-------- Records
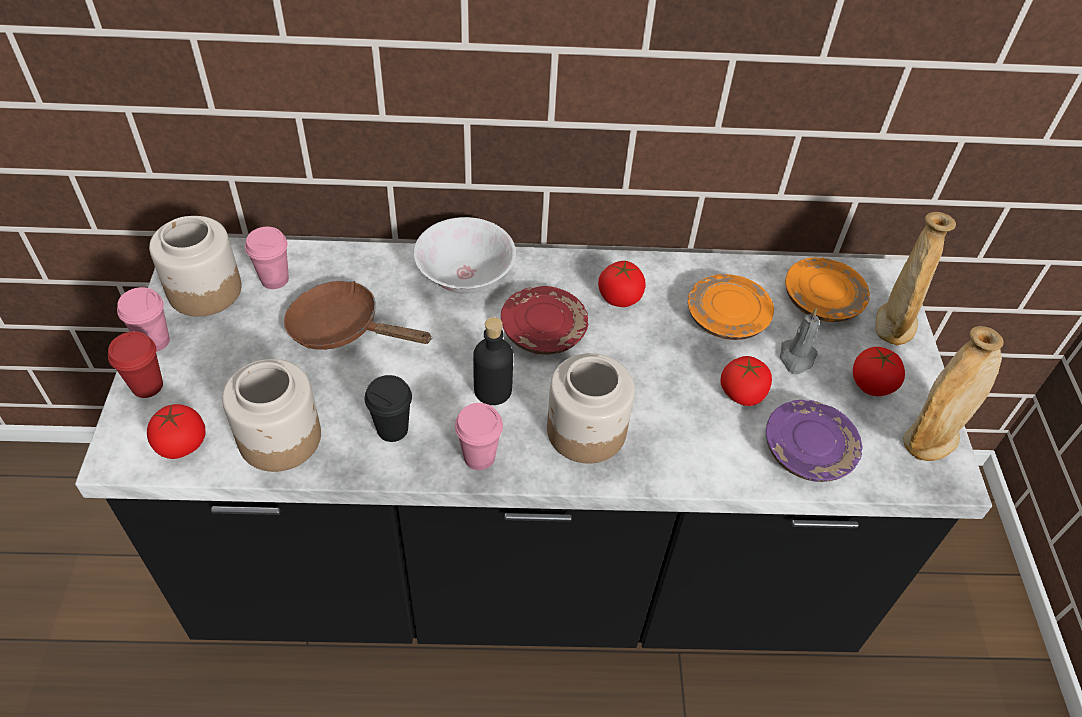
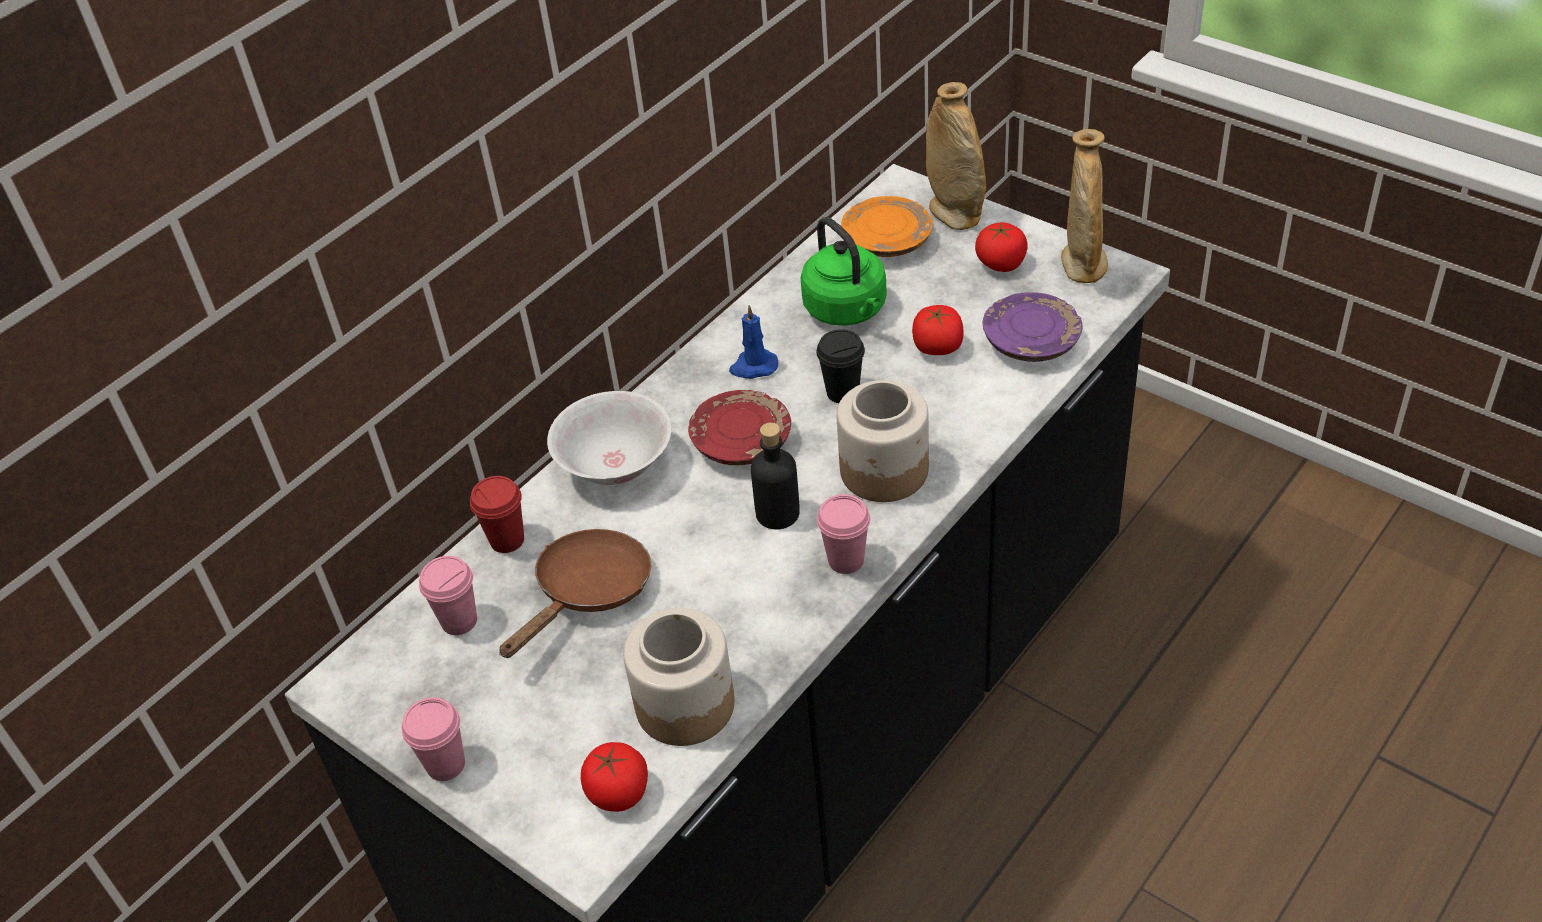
camera: 45 degrees left, 5 degrees down
(147, 386) = (506, 795): red cup -> red cup (507, 540)
(204, 290) = (411, 690): jar -> none
(343, 329) = (588, 593): brown frying pan -> brown frying pan turned 150 degrees clockwise
(392, 429) = (755, 610): black cup -> black cup (842, 392)
(620, 297) = (753, 367): tomato -> blue candle
(726, 318) = (847, 310): orange plate -> green kettle
(796, 358) = (932, 292): grey candle -> none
----------------
Would you reproduce the listing above in full and exactly, without its pictures?

camera: 45 degrees left, 5 degrees down
(147, 386) = (506, 795): red cup -> red cup (507, 540)
(204, 290) = (411, 690): jar -> none
(343, 329) = (588, 593): brown frying pan -> brown frying pan turned 150 degrees clockwise
(392, 429) = (755, 610): black cup -> black cup (842, 392)
(620, 297) = (753, 367): tomato -> blue candle
(726, 318) = (847, 310): orange plate -> green kettle
(796, 358) = (932, 292): grey candle -> none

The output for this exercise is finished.